The determination of the number one slot came down to which fan base could scream the loudest and the longest. Porthos, Spot, and the Tribbles. No one wanted to back down, but team Porthos got hoarse quick. He’s a loyal companion, and the cutest little beagle gallivanting around the cosmos. Also, as Hoffman pointed out, the scrappy hound created an interstellar incident with his pee in “A Night in Sickbay.”
Spot holds all the love that Data could never experience. She didn’t care if the android understood the concept of comedy or not. Data was always there to give her head a pat, and she responded in kind. Spot is also nearly indestructible having survived the terrifying crash landing of the Enterprise-D after the Duras sisters blew her out of orbit. Upon discovering the quivering kitty alive and well amongst the rubble, Data and his newly installed emotion chip unleashed a torrent of tears representing years of pent-up emotion for his feline friend. Dang, Spot, you were robbed of the top spot.
However, the people have spoken, and the Tribbles rank as number one. From a branding point of view, the little Klingon nightmares are hard to argue against. They’re everywhere. Plushies, Hallmark ornaments, jewelry, and slippers. Tribbles are squished and molded into all manner of purchasable plastic.
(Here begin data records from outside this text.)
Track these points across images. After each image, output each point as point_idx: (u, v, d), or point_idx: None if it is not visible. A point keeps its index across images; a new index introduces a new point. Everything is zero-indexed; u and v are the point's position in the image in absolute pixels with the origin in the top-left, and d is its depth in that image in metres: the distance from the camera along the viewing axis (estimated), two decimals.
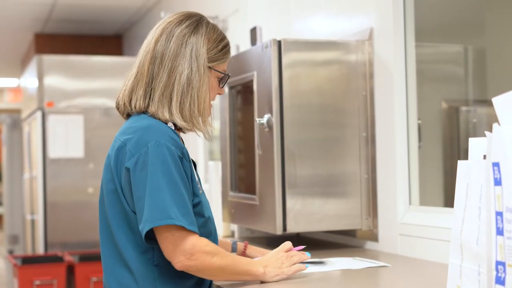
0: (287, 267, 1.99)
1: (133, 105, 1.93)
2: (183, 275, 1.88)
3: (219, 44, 1.97)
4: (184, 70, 1.89)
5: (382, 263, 2.37)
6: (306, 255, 2.06)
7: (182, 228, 1.78)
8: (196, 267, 1.82)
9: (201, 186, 2.04)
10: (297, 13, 3.44)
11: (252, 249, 2.34)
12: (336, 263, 2.38)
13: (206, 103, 1.93)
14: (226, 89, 2.06)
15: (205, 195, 2.02)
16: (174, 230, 1.78)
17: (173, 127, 1.90)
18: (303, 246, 2.13)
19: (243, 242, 2.36)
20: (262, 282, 1.96)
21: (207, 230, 1.94)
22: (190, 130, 1.94)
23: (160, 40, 1.93)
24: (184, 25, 1.95)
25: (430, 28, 3.27)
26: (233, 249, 2.31)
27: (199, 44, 1.92)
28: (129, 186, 1.82)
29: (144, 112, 1.92)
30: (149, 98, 1.91)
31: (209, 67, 1.94)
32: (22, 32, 7.69)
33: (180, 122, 1.89)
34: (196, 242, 1.81)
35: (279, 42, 2.66)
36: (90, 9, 6.75)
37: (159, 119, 1.89)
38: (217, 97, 2.67)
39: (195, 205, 1.88)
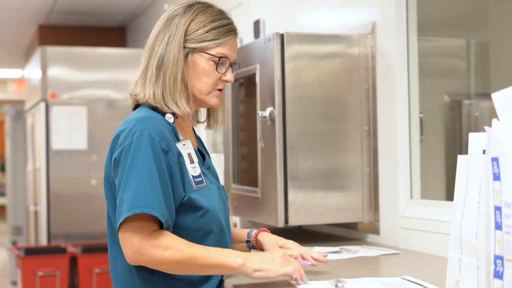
0: (278, 265, 1.75)
1: (132, 96, 1.92)
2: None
3: (208, 25, 1.87)
4: (159, 51, 1.85)
5: (393, 251, 2.50)
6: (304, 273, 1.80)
7: (136, 219, 1.69)
8: (146, 262, 1.71)
9: (214, 179, 1.97)
10: (300, 6, 3.44)
11: (265, 235, 2.07)
12: (350, 251, 2.47)
13: (176, 83, 1.84)
14: (229, 76, 1.92)
15: (215, 188, 1.92)
16: (127, 222, 1.70)
17: (171, 119, 1.86)
18: (309, 263, 1.89)
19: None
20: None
21: (204, 225, 1.82)
22: (164, 109, 1.85)
23: (154, 27, 1.92)
24: (177, 8, 1.91)
25: (432, 22, 3.27)
26: (248, 236, 2.10)
27: (180, 25, 1.86)
28: (115, 176, 1.78)
29: (139, 100, 1.89)
30: (137, 82, 1.90)
31: (194, 48, 1.86)
32: (26, 23, 7.70)
33: (151, 101, 1.84)
34: (144, 235, 1.70)
35: (282, 36, 2.67)
36: (94, 1, 6.75)
37: (147, 103, 1.86)
38: None
39: (185, 202, 1.79)
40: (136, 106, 1.93)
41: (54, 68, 5.94)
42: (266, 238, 2.07)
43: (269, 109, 2.67)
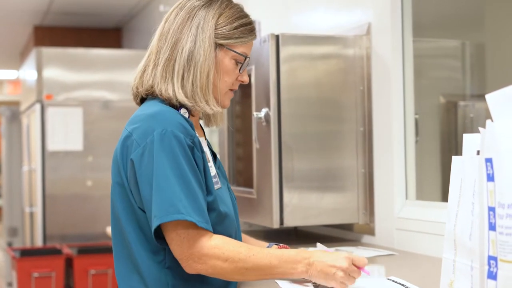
0: (337, 281, 1.63)
1: (143, 86, 1.78)
2: (201, 281, 1.71)
3: (235, 22, 1.79)
4: (187, 43, 1.73)
5: (388, 252, 2.50)
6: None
7: (191, 226, 1.60)
8: (207, 272, 1.63)
9: (224, 180, 1.88)
10: (296, 8, 3.44)
11: None
12: (346, 252, 2.46)
13: (209, 80, 1.74)
14: (246, 77, 1.87)
15: (226, 190, 1.85)
16: (181, 229, 1.61)
17: (186, 114, 1.75)
18: (369, 273, 1.75)
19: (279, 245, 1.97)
20: None
21: (225, 229, 1.73)
22: (195, 109, 1.76)
23: (170, 16, 1.81)
24: (198, 0, 1.80)
25: (428, 23, 3.27)
26: None
27: (208, 18, 1.76)
28: (135, 180, 1.66)
29: (152, 94, 1.77)
30: (154, 74, 1.76)
31: (220, 44, 1.77)
32: (22, 24, 7.69)
33: (182, 98, 1.72)
34: (205, 243, 1.61)
35: (277, 37, 2.66)
36: (90, 2, 6.75)
37: (167, 99, 1.74)
38: None
39: (208, 202, 1.69)
40: (142, 99, 1.82)
41: (50, 69, 5.94)
42: None
43: (264, 110, 2.67)
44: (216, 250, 1.61)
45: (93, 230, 5.85)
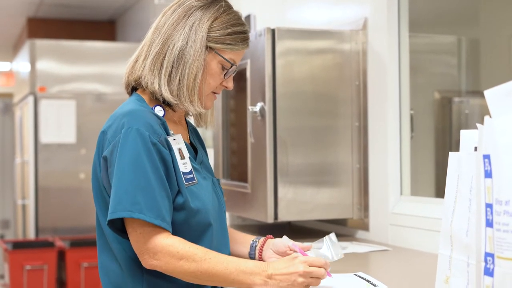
0: (300, 285, 1.61)
1: (133, 76, 1.82)
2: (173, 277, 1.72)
3: (229, 28, 1.80)
4: (179, 41, 1.76)
5: (382, 247, 2.50)
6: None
7: (146, 222, 1.63)
8: (161, 268, 1.65)
9: (209, 174, 1.89)
10: (292, 2, 3.43)
11: (271, 243, 1.93)
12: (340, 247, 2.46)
13: (196, 81, 1.76)
14: (231, 83, 1.86)
15: (209, 184, 1.84)
16: (137, 224, 1.64)
17: (161, 112, 1.78)
18: (330, 273, 1.71)
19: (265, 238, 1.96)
20: None
21: (198, 223, 1.74)
22: (178, 107, 1.79)
23: (168, 11, 1.83)
24: (198, 0, 1.82)
25: (424, 19, 3.27)
26: (251, 248, 1.96)
27: (203, 19, 1.78)
28: (106, 175, 1.71)
29: (140, 84, 1.80)
30: (144, 65, 1.79)
31: (210, 47, 1.78)
32: (15, 16, 7.64)
33: (167, 95, 1.75)
34: (159, 240, 1.64)
35: (273, 31, 2.66)
36: None
37: (152, 92, 1.77)
38: None
39: (178, 199, 1.71)
40: (133, 88, 1.85)
41: (43, 62, 5.91)
42: (277, 245, 1.92)
43: (259, 104, 2.67)
44: (171, 248, 1.64)
45: (86, 222, 5.83)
Not only do they appear in the original series, but they’re peppered throughout the franchise, appearing in everything from Deep Space Nine to J.J. Abrams’ relaunch, and Star Trek: Discovery. They live up to their purpose. They breed, they’re unstoppable, and they’re indifferent to their overwhelming nature.
One Trek Mind is always a must-sit experience at the convention. If the audience is ready for war, the debate stirs deep-seeded passions and will have you screaming for the honor of the Cardassian Voles. To miss such excitement would be foolish.